──────── EXERCISE MATERIAL ────────

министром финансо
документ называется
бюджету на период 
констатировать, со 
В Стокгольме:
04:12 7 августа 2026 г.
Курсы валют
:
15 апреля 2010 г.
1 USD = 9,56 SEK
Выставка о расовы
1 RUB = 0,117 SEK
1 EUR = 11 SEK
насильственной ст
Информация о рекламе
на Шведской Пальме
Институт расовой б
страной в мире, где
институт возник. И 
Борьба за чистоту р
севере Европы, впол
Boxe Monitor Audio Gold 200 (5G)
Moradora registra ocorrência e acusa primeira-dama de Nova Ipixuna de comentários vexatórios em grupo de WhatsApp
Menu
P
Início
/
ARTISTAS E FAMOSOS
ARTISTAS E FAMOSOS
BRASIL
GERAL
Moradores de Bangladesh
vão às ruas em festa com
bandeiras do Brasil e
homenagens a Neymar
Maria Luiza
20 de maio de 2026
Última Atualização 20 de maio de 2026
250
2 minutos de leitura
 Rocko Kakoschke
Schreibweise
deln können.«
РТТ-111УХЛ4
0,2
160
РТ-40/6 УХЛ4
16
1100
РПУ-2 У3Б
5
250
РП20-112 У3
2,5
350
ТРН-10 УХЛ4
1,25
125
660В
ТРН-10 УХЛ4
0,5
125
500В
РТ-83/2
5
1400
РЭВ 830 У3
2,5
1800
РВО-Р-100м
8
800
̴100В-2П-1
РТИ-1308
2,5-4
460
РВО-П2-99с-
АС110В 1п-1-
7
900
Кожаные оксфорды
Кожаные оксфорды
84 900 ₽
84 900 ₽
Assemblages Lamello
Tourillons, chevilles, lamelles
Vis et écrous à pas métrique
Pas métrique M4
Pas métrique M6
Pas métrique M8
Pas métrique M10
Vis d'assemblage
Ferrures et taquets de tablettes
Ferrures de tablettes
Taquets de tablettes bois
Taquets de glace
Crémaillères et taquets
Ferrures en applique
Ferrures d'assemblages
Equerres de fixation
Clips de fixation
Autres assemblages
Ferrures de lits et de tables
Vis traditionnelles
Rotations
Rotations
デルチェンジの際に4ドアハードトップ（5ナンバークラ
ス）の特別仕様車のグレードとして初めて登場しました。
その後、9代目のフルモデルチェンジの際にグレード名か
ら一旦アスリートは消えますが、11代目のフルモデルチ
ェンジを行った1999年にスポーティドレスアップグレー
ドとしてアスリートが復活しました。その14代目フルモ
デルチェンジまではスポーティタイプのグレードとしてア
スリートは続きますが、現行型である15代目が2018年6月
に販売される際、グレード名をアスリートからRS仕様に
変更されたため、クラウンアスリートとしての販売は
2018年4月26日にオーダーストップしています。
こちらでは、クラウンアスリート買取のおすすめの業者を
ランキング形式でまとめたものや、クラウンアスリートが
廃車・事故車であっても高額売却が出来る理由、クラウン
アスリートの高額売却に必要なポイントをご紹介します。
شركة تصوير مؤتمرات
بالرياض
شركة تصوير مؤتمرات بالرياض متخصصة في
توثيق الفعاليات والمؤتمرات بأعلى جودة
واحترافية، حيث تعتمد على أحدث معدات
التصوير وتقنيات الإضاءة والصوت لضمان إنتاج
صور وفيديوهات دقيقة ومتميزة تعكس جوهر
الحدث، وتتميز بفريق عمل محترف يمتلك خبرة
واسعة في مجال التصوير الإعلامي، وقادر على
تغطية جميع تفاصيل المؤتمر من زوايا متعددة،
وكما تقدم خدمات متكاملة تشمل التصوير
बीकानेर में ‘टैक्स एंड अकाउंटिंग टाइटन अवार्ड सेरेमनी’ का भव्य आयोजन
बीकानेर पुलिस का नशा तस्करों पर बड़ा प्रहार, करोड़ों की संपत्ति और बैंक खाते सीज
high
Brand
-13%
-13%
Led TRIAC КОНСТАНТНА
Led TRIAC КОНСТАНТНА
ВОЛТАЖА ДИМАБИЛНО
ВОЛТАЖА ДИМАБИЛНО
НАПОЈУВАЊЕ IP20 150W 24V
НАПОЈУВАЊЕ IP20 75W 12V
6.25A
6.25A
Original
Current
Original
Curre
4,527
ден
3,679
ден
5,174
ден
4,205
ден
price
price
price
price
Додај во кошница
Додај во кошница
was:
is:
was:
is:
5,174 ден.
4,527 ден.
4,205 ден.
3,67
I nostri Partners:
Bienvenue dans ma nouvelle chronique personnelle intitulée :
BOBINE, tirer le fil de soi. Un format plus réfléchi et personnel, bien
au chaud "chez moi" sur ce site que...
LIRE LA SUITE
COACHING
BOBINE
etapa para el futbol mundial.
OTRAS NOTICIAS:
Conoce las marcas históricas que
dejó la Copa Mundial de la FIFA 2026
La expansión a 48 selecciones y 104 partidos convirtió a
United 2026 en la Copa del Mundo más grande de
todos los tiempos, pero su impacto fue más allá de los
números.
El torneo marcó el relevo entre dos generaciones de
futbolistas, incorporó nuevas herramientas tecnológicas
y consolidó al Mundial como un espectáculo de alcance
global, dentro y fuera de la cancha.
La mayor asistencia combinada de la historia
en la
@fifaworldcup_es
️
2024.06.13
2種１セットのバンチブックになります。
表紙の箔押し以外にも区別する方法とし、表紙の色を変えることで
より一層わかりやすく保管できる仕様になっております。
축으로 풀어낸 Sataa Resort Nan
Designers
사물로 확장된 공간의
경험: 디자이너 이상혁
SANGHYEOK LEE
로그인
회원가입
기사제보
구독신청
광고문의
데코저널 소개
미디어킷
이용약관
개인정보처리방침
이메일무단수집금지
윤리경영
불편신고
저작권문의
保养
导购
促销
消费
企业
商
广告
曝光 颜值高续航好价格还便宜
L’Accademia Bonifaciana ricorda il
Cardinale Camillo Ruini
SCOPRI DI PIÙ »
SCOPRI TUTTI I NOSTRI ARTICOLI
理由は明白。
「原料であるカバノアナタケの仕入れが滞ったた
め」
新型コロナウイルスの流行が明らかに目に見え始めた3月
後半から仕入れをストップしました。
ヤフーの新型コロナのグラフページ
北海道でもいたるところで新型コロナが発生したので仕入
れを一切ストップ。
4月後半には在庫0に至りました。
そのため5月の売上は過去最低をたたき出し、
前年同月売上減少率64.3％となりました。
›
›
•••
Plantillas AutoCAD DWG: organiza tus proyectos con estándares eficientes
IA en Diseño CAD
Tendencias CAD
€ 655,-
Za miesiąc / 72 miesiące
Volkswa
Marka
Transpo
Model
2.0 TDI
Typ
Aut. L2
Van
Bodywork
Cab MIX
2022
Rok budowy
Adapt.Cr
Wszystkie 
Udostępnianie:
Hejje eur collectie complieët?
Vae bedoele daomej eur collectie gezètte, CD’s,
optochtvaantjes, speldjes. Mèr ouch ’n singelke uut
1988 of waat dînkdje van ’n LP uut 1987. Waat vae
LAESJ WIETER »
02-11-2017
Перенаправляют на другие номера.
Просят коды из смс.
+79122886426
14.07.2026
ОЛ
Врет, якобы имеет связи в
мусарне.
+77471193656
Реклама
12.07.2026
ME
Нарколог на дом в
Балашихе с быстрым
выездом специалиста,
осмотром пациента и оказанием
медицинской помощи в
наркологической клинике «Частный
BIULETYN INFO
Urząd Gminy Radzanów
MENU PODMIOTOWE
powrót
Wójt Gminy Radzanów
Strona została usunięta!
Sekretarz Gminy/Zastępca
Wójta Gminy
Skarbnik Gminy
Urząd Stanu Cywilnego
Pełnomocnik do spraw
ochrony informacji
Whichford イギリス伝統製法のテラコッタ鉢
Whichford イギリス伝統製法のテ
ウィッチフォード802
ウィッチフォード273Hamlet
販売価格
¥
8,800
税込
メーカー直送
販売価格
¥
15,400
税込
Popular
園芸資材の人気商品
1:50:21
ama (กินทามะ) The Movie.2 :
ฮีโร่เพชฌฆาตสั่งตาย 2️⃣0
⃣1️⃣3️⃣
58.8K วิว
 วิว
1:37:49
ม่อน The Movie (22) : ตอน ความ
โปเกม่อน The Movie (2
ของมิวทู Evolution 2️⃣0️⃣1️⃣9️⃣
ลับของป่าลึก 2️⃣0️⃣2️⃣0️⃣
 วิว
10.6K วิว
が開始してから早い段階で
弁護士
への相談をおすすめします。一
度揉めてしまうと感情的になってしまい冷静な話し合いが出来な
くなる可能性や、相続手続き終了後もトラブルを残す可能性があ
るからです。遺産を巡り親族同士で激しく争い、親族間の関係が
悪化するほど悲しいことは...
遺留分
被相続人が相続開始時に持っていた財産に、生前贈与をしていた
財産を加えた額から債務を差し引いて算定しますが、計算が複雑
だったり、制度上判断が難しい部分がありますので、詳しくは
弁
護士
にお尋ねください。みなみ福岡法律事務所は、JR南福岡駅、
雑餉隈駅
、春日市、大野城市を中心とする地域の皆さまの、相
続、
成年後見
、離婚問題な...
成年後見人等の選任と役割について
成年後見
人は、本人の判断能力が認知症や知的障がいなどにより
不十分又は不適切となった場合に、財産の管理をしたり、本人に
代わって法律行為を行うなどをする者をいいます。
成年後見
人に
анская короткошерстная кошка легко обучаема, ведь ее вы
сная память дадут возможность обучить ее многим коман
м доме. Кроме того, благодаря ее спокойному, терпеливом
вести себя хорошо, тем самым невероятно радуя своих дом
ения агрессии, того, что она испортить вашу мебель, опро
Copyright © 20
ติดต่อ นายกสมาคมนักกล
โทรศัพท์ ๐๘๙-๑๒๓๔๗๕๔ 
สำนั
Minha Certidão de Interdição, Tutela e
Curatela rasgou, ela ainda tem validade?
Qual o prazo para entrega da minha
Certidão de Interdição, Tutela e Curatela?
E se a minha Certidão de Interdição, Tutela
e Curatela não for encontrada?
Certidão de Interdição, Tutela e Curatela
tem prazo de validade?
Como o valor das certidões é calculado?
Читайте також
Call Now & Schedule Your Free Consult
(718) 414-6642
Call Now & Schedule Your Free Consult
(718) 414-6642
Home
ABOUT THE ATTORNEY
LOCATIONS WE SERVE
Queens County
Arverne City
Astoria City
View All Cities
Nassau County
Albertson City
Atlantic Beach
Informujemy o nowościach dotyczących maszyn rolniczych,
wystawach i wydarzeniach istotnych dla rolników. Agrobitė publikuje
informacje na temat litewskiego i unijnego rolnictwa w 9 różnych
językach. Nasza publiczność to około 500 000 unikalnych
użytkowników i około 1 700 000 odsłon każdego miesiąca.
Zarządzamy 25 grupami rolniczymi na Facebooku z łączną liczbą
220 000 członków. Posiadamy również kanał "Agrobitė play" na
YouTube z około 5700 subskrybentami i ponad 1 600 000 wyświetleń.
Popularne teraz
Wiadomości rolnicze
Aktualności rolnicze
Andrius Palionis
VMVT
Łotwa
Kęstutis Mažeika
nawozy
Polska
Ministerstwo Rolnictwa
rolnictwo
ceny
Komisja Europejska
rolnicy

────────

**TASK ITEM:** Lines of the listing above that contain the word "métrique" should all be returned.

**ANSWER BOX:**
Vis et écrous à pas métrique
Pas métrique M4
Pas métrique M6
Pas métrique M8
Pas métrique M10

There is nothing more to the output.